WKNK
- Callaway, Florida; United States;
- Broadcast area: Panama City, Florida
- Frequency: 103.5 MHz
- Branding: Radio Fe

Programming
- Format: Spanish Christian

Ownership
- Owner: Faith Radio Network, Inc.
- Sister stations: WASJ, WLTG, WPCF

History
- First air date: October 12, 1989 (as WXDZ)
- Former call signs: WXDZ (1989–1989); WBKL (1989–1991); WDRK (1991–1997); WMXP (1997–2004); WAKT-FM (2004–2012);
- Call sign meaning: From "Kick'n Country" format in 2012

Technical information
- Licensing authority: FCC
- Facility ID: 42371
- Class: C1
- ERP: 100,000 watts
- HAAT: 129 meters (423 ft)
- Transmitter coordinates: 30°10′51.00″N 85°29′45.00″W﻿ / ﻿30.1808333°N 85.4958333°W

Links
- Public license information: Public file; LMS;
- Webcast: Listen live
- Website: faithradio.us/

= WKNK =

WKNK (103.5 FM) is a radio station broadcasting a Spanish Christian format. Licensed to Callaway, Florida, United States, the station serves the Panama City area. The station is currently owned by the Faith Radio Network.

==History==
WKNK first signed on on 12 October 1989 as WXDZ. On 5 December of the same year, its call sign was changed to WBKL. WBKL, known as "Cool 103.5", was an oldies station. On 6 December 1991, WBKL became WDRK, and billed itself as "Rock 103". It was a modern- and alternative-rock oriented station.

This lasted until 21 November 1997, when its call sign was again changed, this time to WMXP, and was known as "Mix 103". In 2000, the station changed its format to Soft Rock, and its branding to "Lite Rock 103.5". In 2002, WAKT (then a country station) and WMXP traded formats, WMXP rebranding itself to "Max Country 103.5".

On 10 Mar 2004, Max Country 103 became Kat Country and its call sign was changed to WAKT-FM. In 2009, WAKT-FM switched over to Hank FM branding, which lasted until 2012.

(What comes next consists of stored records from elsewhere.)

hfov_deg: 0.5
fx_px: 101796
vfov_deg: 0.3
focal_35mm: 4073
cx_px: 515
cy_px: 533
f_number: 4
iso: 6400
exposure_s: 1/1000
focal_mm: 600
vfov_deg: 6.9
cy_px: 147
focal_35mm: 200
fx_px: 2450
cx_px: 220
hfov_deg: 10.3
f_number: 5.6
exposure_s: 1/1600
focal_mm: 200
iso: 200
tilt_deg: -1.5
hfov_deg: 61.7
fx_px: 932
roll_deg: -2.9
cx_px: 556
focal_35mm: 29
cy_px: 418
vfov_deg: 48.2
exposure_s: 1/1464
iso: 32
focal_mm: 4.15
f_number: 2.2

On 9 October 2012, its call sign was changed to WKNK and its branding to "Kick'n Country 103.5". Until 2018, WKNK featured "The Gulf Coast Morning Show with Flip & Streeter". Personalities included Melissa Miller, Brad McKay and Jay Arthur, with additional programming from Premiere Radio Networks and Westwood One.

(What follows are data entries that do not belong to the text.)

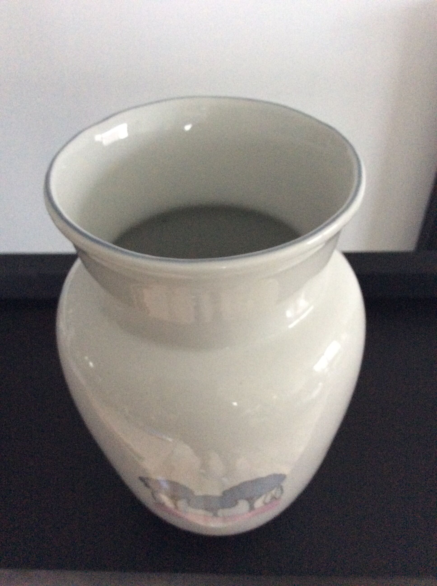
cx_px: 218
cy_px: 293
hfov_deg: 44.1
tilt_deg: -43.0
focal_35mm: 32
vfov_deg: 56.9
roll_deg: +1.9
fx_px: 540
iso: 250
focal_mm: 3.3
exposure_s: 1/25
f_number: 2.4
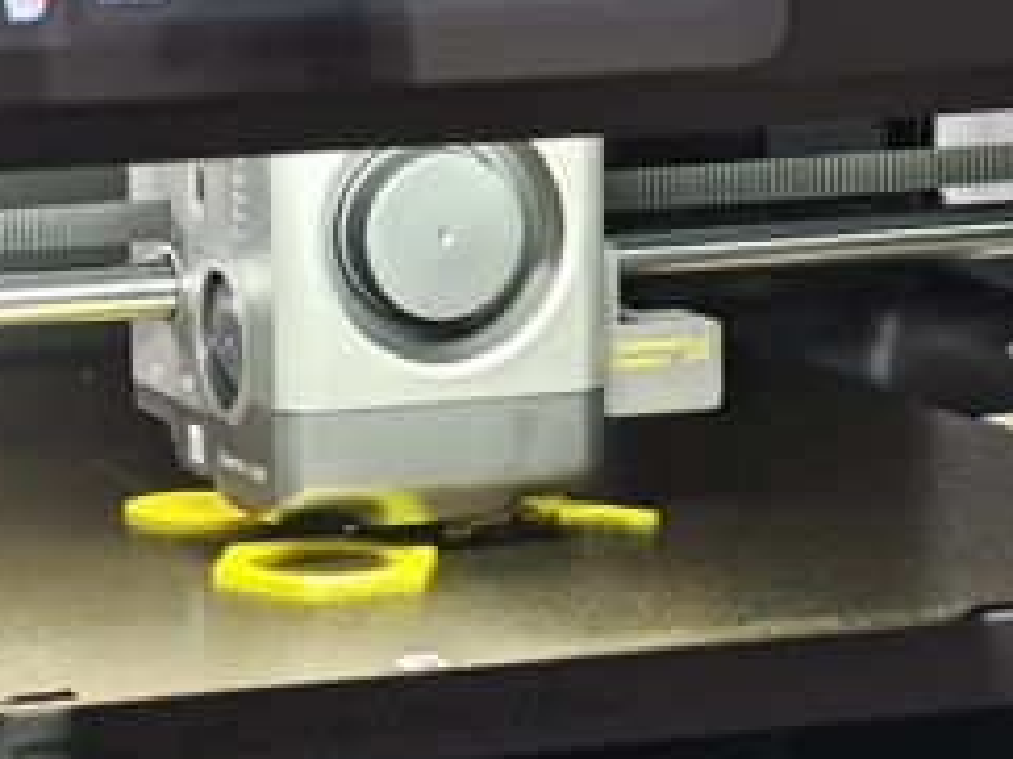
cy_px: 382
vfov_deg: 7.5
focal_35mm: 198
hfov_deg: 10.0
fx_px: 5791
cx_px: 446
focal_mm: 24.85
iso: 1600
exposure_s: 1/41
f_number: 3.1
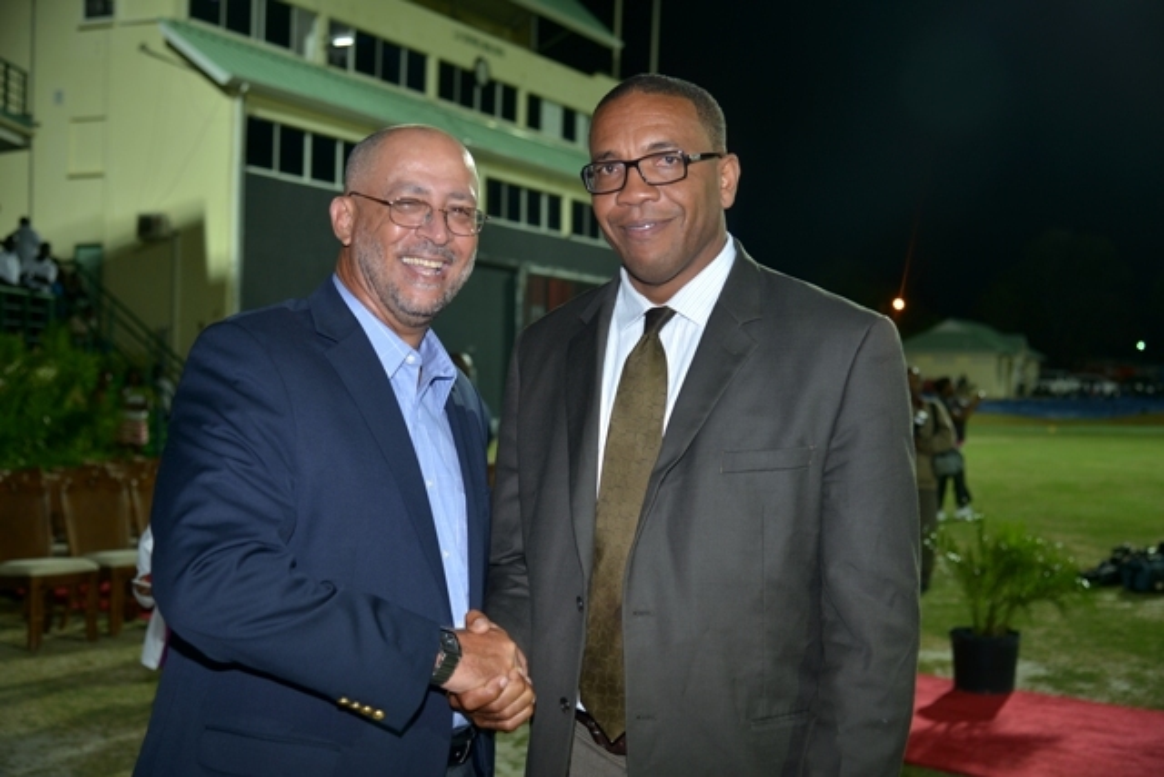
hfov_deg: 39.6
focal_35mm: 50
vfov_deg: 27.0
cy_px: 388
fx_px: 1617
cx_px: 582
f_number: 4
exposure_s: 1/60
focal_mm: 50
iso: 100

On 10 October 2018, Hurricane Michael destroyed the facilities of Powell Broadcasting, then-owner of WKNK, WASJ, WPFM, and WRBA. After WKNK, WASJ, and WRBA were purchased by Gulf Coast Broadcasting in December 2018 (WPFM was sold to EMF), WKNK was the first to go back on the air on 23 January 2019, under the Hank FM moniker. The sale to Gulf Coast Broadcasting was consummated on April 30, 2019, at a price of $325,000.

On July 3, 2019, Gulf Coast Broadcasting sold WKNK, WASJ, and WRBA to Great American Media for $700,000. The sale was consummated on September 26, 2019.

In February 2020, the Hank FM name was dropped and it was once again rebranded to "Kickin' Country 103.5".

Effective July 1, 2022, Great American Media sold WKNK, WASJ, and WRBA to Roberta Fagan's RoRo Investments for $180,000.

WKNK and sister WASJ were sold to the Tallahassee-based Faith Radio Network in March 2025. The station would flip from the Kick'n Country format to Faith Radio's Spanish-language programming later that month, effectively simulcasting WLTG.